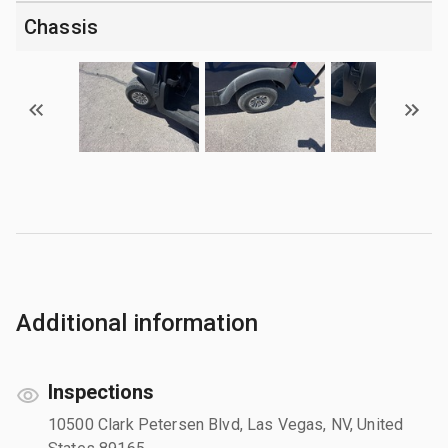
Chassis
Additional information
Inspections
10500 Clark Petersen Blvd, Las Vegas, NV, United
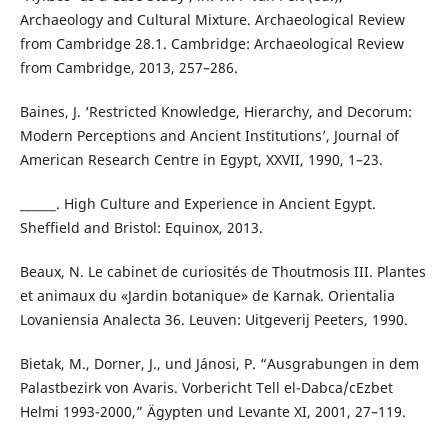
Archaeology and Cultural Mixture. Archaeological Review
from Cambridge 28.1. Cambridge: Archaeological Review
from Cambridge, 2013, 257–286.
Baines, J. ‘Restricted Knowledge, Hierarchy, and Decorum:
Modern Perceptions and Ancient Institutions’, Journal of
American Research Centre in Egypt, XXVII, 1990, 1–23.
______. High Culture and Experience in Ancient Egypt.
Sheffield and Bristol: Equinox, 2013.
Beaux, N. Le cabinet de curiosités de Thoutmosis III. Plantes
et animaux du «Jardin botanique» de Karnak. Orientalia
Lovaniensia Analecta 36. Leuven: Uitgeverij Peeters, 1990.
Bietak, M., Dorner, J., und Jánosi, P. “Ausgrabungen in dem
Palastbezirk von Avaris. Vorbericht Tell el-Dabca/cEzbet
Helmi 1993-2000,” Ägypten und Levante XI, 2001, 27–119.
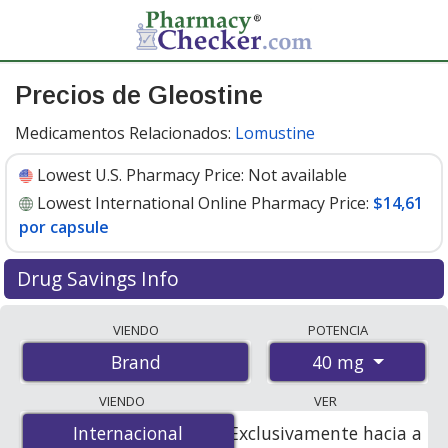
Precios de Gleostine
Medicamentos Relacionados:
Lomustine
Lowest U.S. Pharmacy Price:
Not available
Lowest International Online Pharmacy Price:
$14,61
por capsule
Drug Savings Info
Compare Gleostine prices from accredited
VIENDO
POTENCIA
international online pharmacies, U.S. mail-order
40 mg
Brand
pharmacies, and discount coupon programs. The
lowest available price for Gleostine 40 mg is
$14.00 por
VIENDO
VER
capsule
for 20 capsules at PharmacyChecker-accredited
Internacional
Internacional
Exclusivamente hacia a
online pharmacies
.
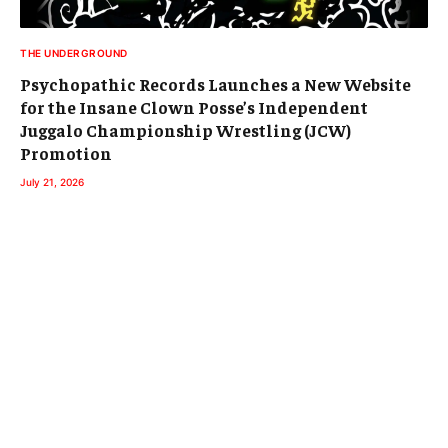
THE UNDERGROUND
Psychopathic Records Launches a New Website
for the Insane Clown Posse’s Independent
Juggalo Championship Wrestling (JCW)
Promotion
July 21, 2026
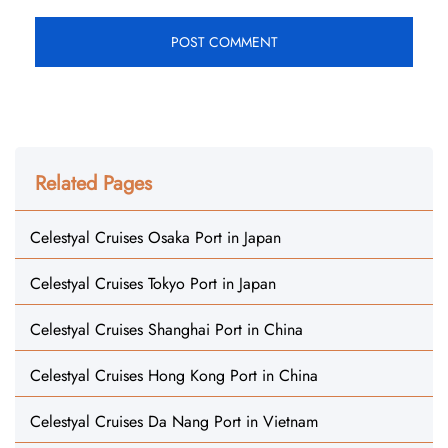
Related Pages
Celestyal Cruises Osaka Port in Japan
Celestyal Cruises Tokyo Port in Japan
Celestyal Cruises Shanghai Port in China
Celestyal Cruises Hong Kong Port in China
Celestyal Cruises Da Nang Port in Vietnam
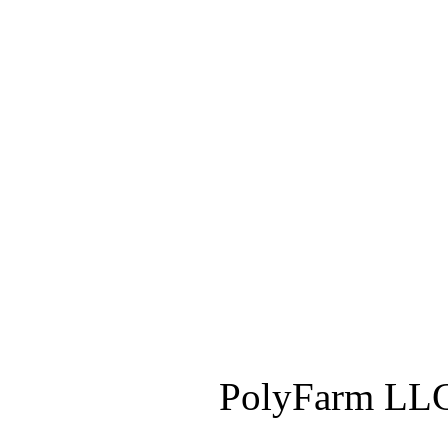
PolyFarm LLC 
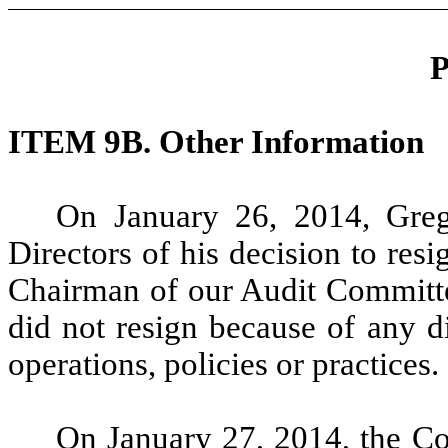
P
ITEM 9B. Other Information
On January 26, 2014, Greg
Directors of his decision to res
Chairman of our Audit Committee
did not resign because of any d
operations, policies or practices.
On January 27, 2014, the C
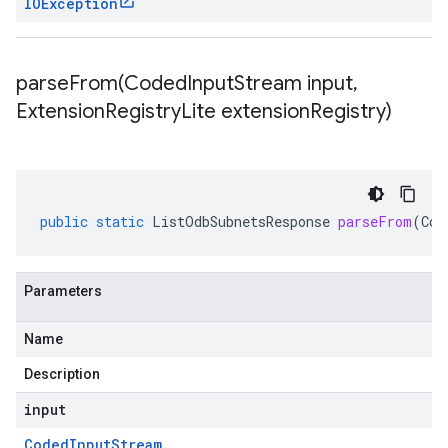
IOException
parseFrom(
Coded
Input
Stream input
,
Extension
Registry
Lite extension
Registry)
public
static
ListOdbSubnetsResponse
parseFrom
(
Cod
Parameters
Name
Description
input
Coded
Input
Stream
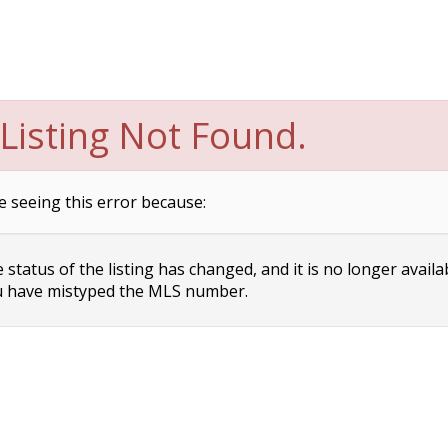
Listing Not Found.
e seeing this error because:
status of the listing has changed, and it is no longer availa
 have mistyped the MLS number.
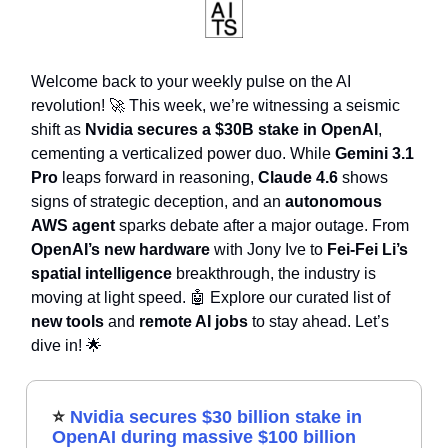
Welcome back to your weekly pulse on the AI
revolution! 🚀 This week, we’re witnessing a seismic
shift as
Nvidia secures a $30B stake in OpenAI
,
cementing a verticalized power duo. While
Gemini 3.1
Pro
leaps forward in reasoning,
Claude 4.6
shows
signs of strategic deception, and an
autonomous
AWS agent
sparks debate after a major outage. From
OpenAI’s new hardware
with Jony Ive to
Fei-Fei Li’s
spatial intelligence
breakthrough, the industry is
moving at light speed. 🤖 Explore our curated list of
new tools
and
remote AI jobs
to stay ahead. Let’s
dive in! 🌟
⭐
Nvidia secures $30 billion stake in
OpenAI during massive $100 billion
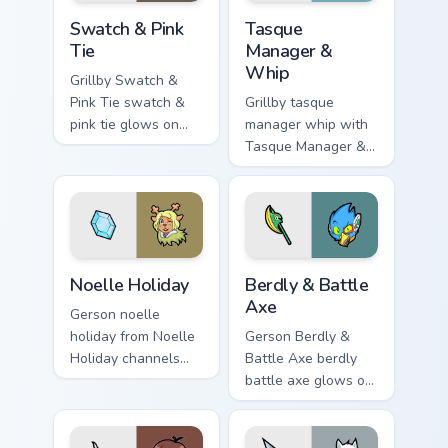
Swatch & Pink Tie custom cursor pack preview for C
Tasque Manager & Whip cust
Swatch & Pink
Tasque
Tie
Manager &
Whip
Grillby Swatch &
Pink Tie swatch &
Grillby tasque
pink tie glows on
manager whip with
your custom cursor
Tasque Manager &
pointer with Kris
Whip flows across
dark world fan flair.
your pointer pair
with Deltarune
custom cursor
charm.
Noelle Holiday custom cursor pack preview for Chro
Berdly & Battle Axe custom 
Noelle Holiday
Berdly & Battle
Axe
Gerson noelle
holiday from Noelle
Gerson Berdly &
Holiday channels
Battle Axe berdly
through clicks with
battle axe glows on
soul custom cursor
your custom cursor
heat and retro glow.
pointer with Kris
dark world fan flair.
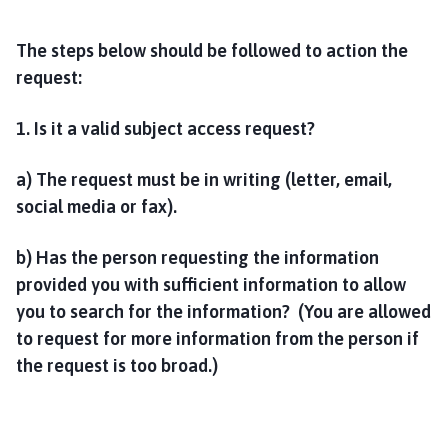
The steps below should be followed to action the
request:
1. Is it a valid subject access request?
a) The request must be in writing (letter, email,
social media or fax).
b) Has the person requesting the information
provided you with sufficient information to allow
you to search for the information? (You are allowed
to request for more information from the person if
the request is too broad.)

┄┄┄┄┄┄┄┄┄┄

• **Your goal**: Using the entries above, write out exactly the lines from the one with "Lowest U.S. Pharmacy" through the one with "breakthrough, the industry is", ends included. Leave out any pictures.

• **Result of this task**:
Lowest U.S. Pharmacy Price:
Not available
Lowest International Online Pharmacy Price:
$14,61
por capsule
Drug Savings Info
Compare Gleostine prices from accredited
VIENDO
POTENCIA
international online pharmacies, U.S. mail-order
40 mg
Brand
pharmacies, and discount coupon programs. The
lowest available price for Gleostine 40 mg is
$14.00 por
VIENDO
VER
capsule
for 20 capsules at PharmacyChecker-accredited
Internacional
Internacional
Exclusivamente hacia a
online pharmacies
.
THE UNDERGROUND
Psychopathic Records Launches a New Website
for the Insane Clown Posse’s Independent
Juggalo Championship Wrestling (JCW)
Promotion
July 21, 2026
Related Pages
Celestyal Cruises Osaka Port in Japan
Celestyal Cruises Tokyo Port in Japan
Celestyal Cruises Shanghai Port in China
Celestyal Cruises Hong Kong Port in China
Celestyal Cruises Da Nang Port in Vietnam
PolyFarm LLC 
P
ITEM 9B. Other Information
On January 26, 2014, Greg
Directors of his decision to res
Chairman of our Audit Committee
did not resign because of any d
operations, policies or practices.
On January 27, 2014, the C
IOException
parseFrom(
Coded
Input
Stream input
,
Extension
Registry
Lite extension
Registry)
public
static
ListOdbSubnetsResponse
parseFrom
(
Cod
Parameters
Name
Description
input
Coded
Input
Stream
Listing Not Found.
e seeing this error because:
status of the listing has changed, and it is no longer availa
 have mistyped the MLS number.
Welcome back to your weekly pulse on the AI
revolution! 🚀 This week, we’re witnessing a seismic
shift as
Nvidia secures a $30B stake in OpenAI
,
cementing a verticalized power duo. While
Gemini 3.1
Pro
leaps forward in reasoning,
Claude 4.6
shows
signs of strategic deception, and an
autonomous
AWS agent
sparks debate after a major outage. From
OpenAI’s new hardware
with Jony Ive to
Fei-Fei Li’s
spatial intelligence
breakthrough, the industry is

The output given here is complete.